Gen Kainerugaba is a son to President Museveni and, apart from his military role, also serves as a senior presidential advisor for Special Operations. This role has given him an ambit rarely seen or given to serving military officers, to engage in political processes, including recent discussions with Rwanda’s President Paul Kagame to reopen the common border which had been closed since 2019.
During a visit to Mogadishu where he addressed Ugandan troops serving under the African Union Mission to Somalia, he also met withPrime Minister Mohamed Hussein Roble. He also recently visited Kenya twice in four months and met with President Uhuru Kenyatta, before meeting with President Cyril Ramaphosa in South Africa.
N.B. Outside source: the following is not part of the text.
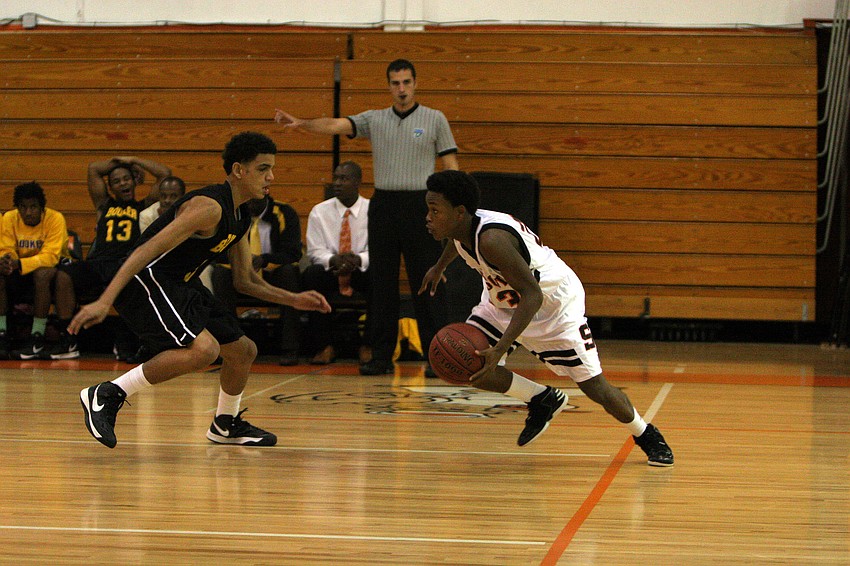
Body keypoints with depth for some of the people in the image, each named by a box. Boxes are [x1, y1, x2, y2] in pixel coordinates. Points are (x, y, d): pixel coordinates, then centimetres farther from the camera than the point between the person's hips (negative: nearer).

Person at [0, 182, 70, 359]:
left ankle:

Unusually for a serving military officer, Gen Kainerugaba also routinely hosts delegations of diplomats and business executives. He also actively uses his Twitter account to engage with friends and foes in cyberspace.
One of the veritable subjects he recently commented about was the Ukraine conflict where he tweeted: “The majority of mankind [that are non-white] support Russia’s stand in Ukraine. Putin is absolutely right.”
His unusually vocal stance on social media – and the many accounts that cheer him on – have suggested that there might be a presidential run in the making in future. The law bars serving military officers from engaging in partisan political contests.
Yesterday’s announcement led to raised eyebrows partly because of the difficulty and bureaucracy of resigning military commissions.
The UPDF Act establishes a Commissions Board in charge of retiring military officials. It is chaired by the UPDF Chief of Defence Forces (CDF) and includes the deputy CDF, all service commanders and the Joint Chief of Staff.
It is also a requirement that the Commander-in-Chief must authorise the retirement of officers at the rank of brigadier and higher.
Many senior officers, especially those seen as vocal or likely to have political ambitions, have often had to wait for many years before being allowed to resign their commissions.
Gen David Sejusa, a member of the historical UPDF High Command, says these rules are akin to holding military officers ‘hostage.’
In February 2022, the Court of Appeal overturned a High Court decision by Justice Margaret Oguli Oumo who had postulated that Gen Sejusa was entitled to constructive discharge because he had ceased to be a serving officer in the army after his salary, allowances and other benefits were withdrawn.
Shortly after the judgment, Sejusa said he would not appeal the decision at the Supreme Court.
Earlier, in 1996, Gen Sejusa announced he had resigned from the army citing harassment and intimidation after he accused the senior army leadership of being complicit in the delay to end the LRA insurgency in northern Uganda.
The Army High Command, the highest UPDF organ, rejected his resignation. He petitioned the Constitutional
Court which in 1997 allowed his resignation on the premise that he ceased being an army officer after he was appointed a senior presidential advisor in 1993. But the Supreme Court overturned the Constitutional Court judgement.
Later he was reintegrated into the army and appointed Coordinator of Intelligence Services until 2013 when he again fell out with the regime.
A letter he authored asking former Director of Internal Security Organisation Brig Ronnie Balya to investigate information that there was a plot to assassinate top government officials against the “Muhoozi Project, an alleged underground scheme to groom Gen Kainerugaba to succeed his father as president, jolted the establishment.
Gen Sejusa fled to exile in London and returned in December 2014.
He applied to the army for retirement but his application was once again rejected.
In 2013, the army issued new retirement guidelines under the UPDF Conditions and Terms of Service where officers aged 50, at the ranks of major and below are allowed to voluntarily apply for retirement.
For instance, if at the age of 40 a captain is not promoted to the rank of major, the army must retire the officer.